▶ [WHAT IS REQUIRED]:
Please return all of the data exactly as written.

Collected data
......

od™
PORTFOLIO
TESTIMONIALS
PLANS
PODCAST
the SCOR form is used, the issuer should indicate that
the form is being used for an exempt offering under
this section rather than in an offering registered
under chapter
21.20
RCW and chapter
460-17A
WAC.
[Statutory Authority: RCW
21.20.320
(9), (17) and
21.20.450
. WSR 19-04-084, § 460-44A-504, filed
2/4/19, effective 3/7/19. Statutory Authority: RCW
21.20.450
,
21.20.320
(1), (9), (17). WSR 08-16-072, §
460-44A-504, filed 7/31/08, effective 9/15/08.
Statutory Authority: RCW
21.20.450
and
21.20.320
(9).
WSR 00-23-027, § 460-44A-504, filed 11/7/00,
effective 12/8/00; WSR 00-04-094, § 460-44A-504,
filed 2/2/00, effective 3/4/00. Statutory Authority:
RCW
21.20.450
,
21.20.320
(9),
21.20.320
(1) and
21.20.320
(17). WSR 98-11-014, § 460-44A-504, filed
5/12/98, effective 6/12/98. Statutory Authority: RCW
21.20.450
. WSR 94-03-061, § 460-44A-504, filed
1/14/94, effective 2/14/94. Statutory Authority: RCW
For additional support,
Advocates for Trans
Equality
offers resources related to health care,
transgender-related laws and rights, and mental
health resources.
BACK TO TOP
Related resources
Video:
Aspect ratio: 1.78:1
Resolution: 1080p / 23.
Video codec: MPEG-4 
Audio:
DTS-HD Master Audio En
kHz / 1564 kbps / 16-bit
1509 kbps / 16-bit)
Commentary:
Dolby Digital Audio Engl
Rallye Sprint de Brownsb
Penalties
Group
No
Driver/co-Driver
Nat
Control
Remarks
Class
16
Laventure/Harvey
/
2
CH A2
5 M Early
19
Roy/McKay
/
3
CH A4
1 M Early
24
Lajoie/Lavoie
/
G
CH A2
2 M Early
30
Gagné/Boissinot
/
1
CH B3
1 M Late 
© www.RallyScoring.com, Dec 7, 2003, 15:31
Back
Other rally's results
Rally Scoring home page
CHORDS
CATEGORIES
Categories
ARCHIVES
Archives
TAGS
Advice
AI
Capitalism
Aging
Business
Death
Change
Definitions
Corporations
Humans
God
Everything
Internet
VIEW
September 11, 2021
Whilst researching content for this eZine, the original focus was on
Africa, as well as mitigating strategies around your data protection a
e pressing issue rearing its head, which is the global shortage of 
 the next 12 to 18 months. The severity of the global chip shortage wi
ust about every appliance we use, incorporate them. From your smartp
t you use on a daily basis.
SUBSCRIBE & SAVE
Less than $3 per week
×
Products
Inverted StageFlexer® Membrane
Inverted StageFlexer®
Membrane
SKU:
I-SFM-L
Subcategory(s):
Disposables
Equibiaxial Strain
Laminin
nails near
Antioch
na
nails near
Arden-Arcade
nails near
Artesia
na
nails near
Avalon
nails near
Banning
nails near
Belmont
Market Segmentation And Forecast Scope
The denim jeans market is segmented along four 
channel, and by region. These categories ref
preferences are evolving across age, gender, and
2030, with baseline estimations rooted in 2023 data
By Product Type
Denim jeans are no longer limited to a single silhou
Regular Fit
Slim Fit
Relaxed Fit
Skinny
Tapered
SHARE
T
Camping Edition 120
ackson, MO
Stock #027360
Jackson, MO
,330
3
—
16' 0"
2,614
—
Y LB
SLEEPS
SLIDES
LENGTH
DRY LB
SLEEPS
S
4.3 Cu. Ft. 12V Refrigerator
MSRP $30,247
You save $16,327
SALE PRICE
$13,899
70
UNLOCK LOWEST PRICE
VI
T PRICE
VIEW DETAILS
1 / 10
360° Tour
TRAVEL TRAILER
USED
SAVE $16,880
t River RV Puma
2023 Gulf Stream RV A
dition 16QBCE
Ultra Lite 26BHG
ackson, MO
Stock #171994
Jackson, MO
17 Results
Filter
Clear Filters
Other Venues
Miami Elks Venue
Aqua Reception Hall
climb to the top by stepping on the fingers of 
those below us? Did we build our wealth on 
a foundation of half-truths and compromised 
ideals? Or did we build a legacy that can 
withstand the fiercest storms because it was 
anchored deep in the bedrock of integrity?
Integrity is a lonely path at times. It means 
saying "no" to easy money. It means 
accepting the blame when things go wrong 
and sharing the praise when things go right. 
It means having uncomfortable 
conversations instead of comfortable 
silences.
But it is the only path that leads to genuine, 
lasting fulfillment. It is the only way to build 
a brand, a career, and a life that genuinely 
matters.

......

▶ [TASK RESULT]:
od™
PORTFOLIO
TESTIMONIALS
PLANS
PODCAST
the SCOR form is used, the issuer should indicate that
the form is being used for an exempt offering under
this section rather than in an offering registered
under chapter
21.20
RCW and chapter
460-17A
WAC.
[Statutory Authority: RCW
21.20.320
(9), (17) and
21.20.450
. WSR 19-04-084, § 460-44A-504, filed
2/4/19, effective 3/7/19. Statutory Authority: RCW
21.20.450
,
21.20.320
(1), (9), (17). WSR 08-16-072, §
460-44A-504, filed 7/31/08, effective 9/15/08.
Statutory Authority: RCW
21.20.450
and
21.20.320
(9).
WSR 00-23-027, § 460-44A-504, filed 11/7/00,
effective 12/8/00; WSR 00-04-094, § 460-44A-504,
filed 2/2/00, effective 3/4/00. Statutory Authority:
RCW
21.20.450
,
21.20.320
(9),
21.20.320
(1) and
21.20.320
(17). WSR 98-11-014, § 460-44A-504, filed
5/12/98, effective 6/12/98. Statutory Authority: RCW
21.20.450
. WSR 94-03-061, § 460-44A-504, filed
1/14/94, effective 2/14/94. Statutory Authority: RCW
For additional support,
Advocates for Trans
Equality
offers resources related to health care,
transgender-related laws and rights, and mental
health resources.
BACK TO TOP
Related resources
Video:
Aspect ratio: 1.78:1
Resolution: 1080p / 23.
Video codec: MPEG-4 
Audio:
DTS-HD Master Audio En
kHz / 1564 kbps / 16-bit
1509 kbps / 16-bit)
Commentary:
Dolby Digital Audio Engl
Rallye Sprint de Brownsb
Penalties
Group
No
Driver/co-Driver
Nat
Control
Remarks
Class
16
Laventure/Harvey
/
2
CH A2
5 M Early
19
Roy/McKay
/
3
CH A4
1 M Early
24
Lajoie/Lavoie
/
G
CH A2
2 M Early
30
Gagné/Boissinot
/
1
CH B3
1 M Late 
© www.RallyScoring.com, Dec 7, 2003, 15:31
Back
Other rally's results
Rally Scoring home page
CHORDS
CATEGORIES
Categories
ARCHIVES
Archives
TAGS
Advice
AI
Capitalism
Aging
Business
Death
Change
Definitions
Corporations
Humans
God
Everything
Internet
VIEW
September 11, 2021
Whilst researching content for this eZine, the original focus was on
Africa, as well as mitigating strategies around your data protection a
e pressing issue rearing its head, which is the global shortage of 
 the next 12 to 18 months. The severity of the global chip shortage wi
ust about every appliance we use, incorporate them. From your smartp
t you use on a daily basis.
SUBSCRIBE & SAVE
Less than $3 per week
×
Products
Inverted StageFlexer® Membrane
Inverted StageFlexer®
Membrane
SKU:
I-SFM-L
Subcategory(s):
Disposables
Equibiaxial Strain
Laminin
nails near
Antioch
na
nails near
Arden-Arcade
nails near
Artesia
na
nails near
Avalon
nails near
Banning
nails near
Belmont
Market Segmentation And Forecast Scope
The denim jeans market is segmented along four 
channel, and by region. These categories ref
preferences are evolving across age, gender, and
2030, with baseline estimations rooted in 2023 data
By Product Type
Denim jeans are no longer limited to a single silhou
Regular Fit
Slim Fit
Relaxed Fit
Skinny
Tapered
SHARE
T
Camping Edition 120
ackson, MO
Stock #027360
Jackson, MO
,330
3
—
16' 0"
2,614
—
Y LB
SLEEPS
SLIDES
LENGTH
DRY LB
SLEEPS
S
4.3 Cu. Ft. 12V Refrigerator
MSRP $30,247
You save $16,327
SALE PRICE
$13,899
70
UNLOCK LOWEST PRICE
VI
T PRICE
VIEW DETAILS
1 / 10
360° Tour
TRAVEL TRAILER
USED
SAVE $16,880
t River RV Puma
2023 Gulf Stream RV A
dition 16QBCE
Ultra Lite 26BHG
ackson, MO
Stock #171994
Jackson, MO
17 Results
Filter
Clear Filters
Other Venues
Miami Elks Venue
Aqua Reception Hall
climb to the top by stepping on the fingers of 
those below us? Did we build our wealth on 
a foundation of half-truths and compromised 
ideals? Or did we build a legacy that can 
withstand the fiercest storms because it was 
anchored deep in the bedrock of integrity?
Integrity is a lonely path at times. It means 
saying "no" to easy money. It means 
accepting the blame when things go wrong 
and sharing the praise when things go right. 
It means having uncomfortable 
conversations instead of comfortable 
silences.
But it is the only path that leads to genuine, 
lasting fulfillment. It is the only way to build 
a brand, a career, and a life that genuinely 
matters.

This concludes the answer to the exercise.